> _TASK DIRECTIONS_
A faithful copy of all the data is required; pictures should not be included.

[Data excerpts]
Content starts

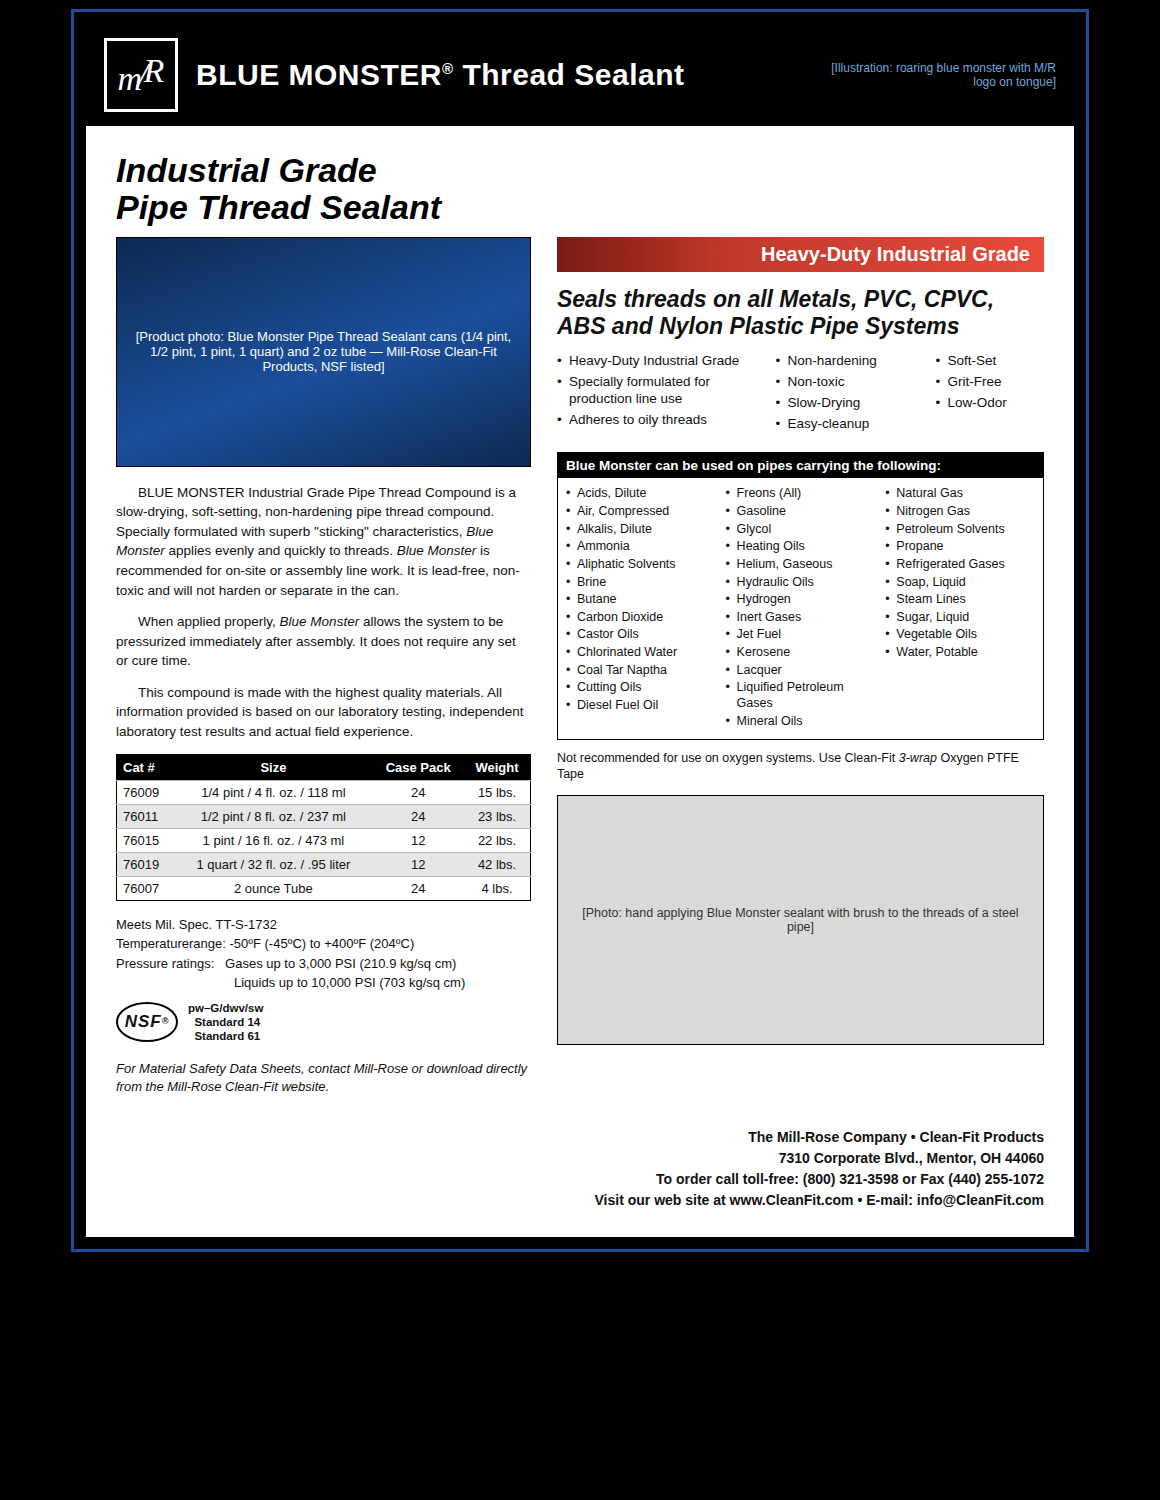m/R
BLUE MONSTER® Thread Sealant
[Illustration: roaring blue monster with M/R logo on tongue]
Industrial Grade
Pipe Thread Sealant
[Product photo: Blue Monster Pipe Thread Sealant cans (1/4 pint, 1/2 pint, 1 pint, 1 quart) and 2 oz tube — Mill-Rose Clean-Fit Products, NSF listed]
BLUE MONSTER Industrial Grade Pipe Thread Compound is a slow-drying, soft-setting, non-hardening pipe thread compound. Specially formulated with superb "sticking" characteristics, Blue Monster applies evenly and quickly to threads. Blue Monster is recommended for on-site or assembly line work. It is lead-free, non-toxic and will not harden or separate in the can.
When applied properly, Blue Monster allows the system to be pressurized immediately after assembly. It does not require any set or cure time.
This compound is made with the highest quality materials. All information provided is based on our laboratory testing, independent laboratory test results and actual field experience.
| Cat # | Size | Case Pack | Weight |
| --- | --- | --- | --- |
| 76009 | 1/4 pint / 4 fl. oz. / 118 ml | 24 | 15 lbs. |
| 76011 | 1/2 pint / 8 fl. oz. / 237 ml | 24 | 23 lbs. |
| 76015 | 1 pint / 16 fl. oz. / 473 ml | 12 | 22 lbs. |
| 76019 | 1 quart / 32 fl. oz. / .95 liter | 12 | 42 lbs. |
| 76007 | 2 ounce Tube | 24 | 4 lbs. |
Meets Mil. Spec. TT-S-1732
Temperaturerange: -50ºF (-45ºC) to +400ºF (204ºC)
Pressure ratings: Gases up to 3,000 PSI (210.9 kg/sq cm)
Liquids up to 10,000 PSI (703 kg/sq cm)
NSF®
pw–G/dwv/sw
Standard 14
Standard 61
For Material Safety Data Sheets, contact Mill-Rose or download directly from the Mill-Rose Clean-Fit website.
Heavy-Duty Industrial Grade
Seals threads on all Metals, PVC, CPVC, ABS and Nylon Plastic Pipe Systems
Heavy-Duty Industrial Grade
Specially formulated for production line use
Adheres to oily threads
Non-hardening
Non-toxic
Slow-Drying
Easy-cleanup
Soft-Set
Grit-Free
Low-Odor
Blue Monster can be used on pipes carrying the following:
Acids, Dilute
Air, Compressed
Alkalis, Dilute
Ammonia
Aliphatic Solvents
Brine
Butane
Carbon Dioxide
Castor Oils
Chlorinated Water
Coal Tar Naptha
Cutting Oils
Diesel Fuel Oil
Freons (All)
Gasoline
Glycol
Heating Oils
Helium, Gaseous
Hydraulic Oils
Hydrogen
Inert Gases
Jet Fuel
Kerosene
Lacquer
Liquified Petroleum Gases
Mineral Oils
Natural Gas
Nitrogen Gas
Petroleum Solvents
Propane
Refrigerated Gases
Soap, Liquid
Steam Lines
Sugar, Liquid
Vegetable Oils
Water, Potable
Not recommended for use on oxygen systems. Use Clean-Fit 3-wrap Oxygen PTFE Tape
[Photo: hand applying Blue Monster sealant with brush to the threads of a steel pipe]
The Mill-Rose Company • Clean-Fit Products
7310 Corporate Blvd., Mentor, OH 44060
To order call toll-free: (800) 321-3598 or Fax (440) 255-1072
Visit our web site at www.CleanFit.com • E-mail: info@CleanFit.com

Content ends

> _RESULT OF THIS EXERCISE_
m/R
BLUE MONSTER® Thread Sealant
[Illustration: roaring blue monster with M/R logo on tongue]
Industrial Grade
Pipe Thread Sealant
[Product photo: Blue Monster Pipe Thread Sealant cans (1/4 pint, 1/2 pint, 1 pint, 1 quart) and 2 oz tube — Mill-Rose Clean-Fit Products, NSF listed]
BLUE MONSTER Industrial Grade Pipe Thread Compound is a slow-drying, soft-setting, non-hardening pipe thread compound. Specially formulated with superb "sticking" characteristics, Blue Monster applies evenly and quickly to threads. Blue Monster is recommended for on-site or assembly line work. It is lead-free, non-toxic and will not harden or separate in the can.
When applied properly, Blue Monster allows the system to be pressurized immediately after assembly. It does not require any set or cure time.
This compound is made with the highest quality materials. All information provided is based on our laboratory testing, independent laboratory test results and actual field experience.
| Cat # | Size | Case Pack | Weight |
| --- | --- | --- | --- |
| 76009 | 1/4 pint / 4 fl. oz. / 118 ml | 24 | 15 lbs. |
| 76011 | 1/2 pint / 8 fl. oz. / 237 ml | 24 | 23 lbs. |
| 76015 | 1 pint / 16 fl. oz. / 473 ml | 12 | 22 lbs. |
| 76019 | 1 quart / 32 fl. oz. / .95 liter | 12 | 42 lbs. |
| 76007 | 2 ounce Tube | 24 | 4 lbs. |
Meets Mil. Spec. TT-S-1732
Temperaturerange: -50ºF (-45ºC) to +400ºF (204ºC)
Pressure ratings: Gases up to 3,000 PSI (210.9 kg/sq cm)
Liquids up to 10,000 PSI (703 kg/sq cm)
NSF®
pw–G/dwv/sw
Standard 14
Standard 61
For Material Safety Data Sheets, contact Mill-Rose or download directly from the Mill-Rose Clean-Fit website.
Heavy-Duty Industrial Grade
Seals threads on all Metals, PVC, CPVC, ABS and Nylon Plastic Pipe Systems
Heavy-Duty Industrial Grade
Specially formulated for production line use
Adheres to oily threads
Non-hardening
Non-toxic
Slow-Drying
Easy-cleanup
Soft-Set
Grit-Free
Low-Odor
Blue Monster can be used on pipes carrying the following:
Acids, Dilute
Air, Compressed
Alkalis, Dilute
Ammonia
Aliphatic Solvents
Brine
Butane
Carbon Dioxide
Castor Oils
Chlorinated Water
Coal Tar Naptha
Cutting Oils
Diesel Fuel Oil
Freons (All)
Gasoline
Glycol
Heating Oils
Helium, Gaseous
Hydraulic Oils
Hydrogen
Inert Gases
Jet Fuel
Kerosene
Lacquer
Liquified Petroleum Gases
Mineral Oils
Natural Gas
Nitrogen Gas
Petroleum Solvents
Propane
Refrigerated Gases
Soap, Liquid
Steam Lines
Sugar, Liquid
Vegetable Oils
Water, Potable
Not recommended for use on oxygen systems. Use Clean-Fit 3-wrap Oxygen PTFE Tape
[Photo: hand applying Blue Monster sealant with brush to the threads of a steel pipe]
The Mill-Rose Company • Clean-Fit Products
7310 Corporate Blvd., Mentor, OH 44060
To order call toll-free: (800) 321-3598 or Fax (440) 255-1072
Visit our web site at www.CleanFit.com • E-mail: info@CleanFit.com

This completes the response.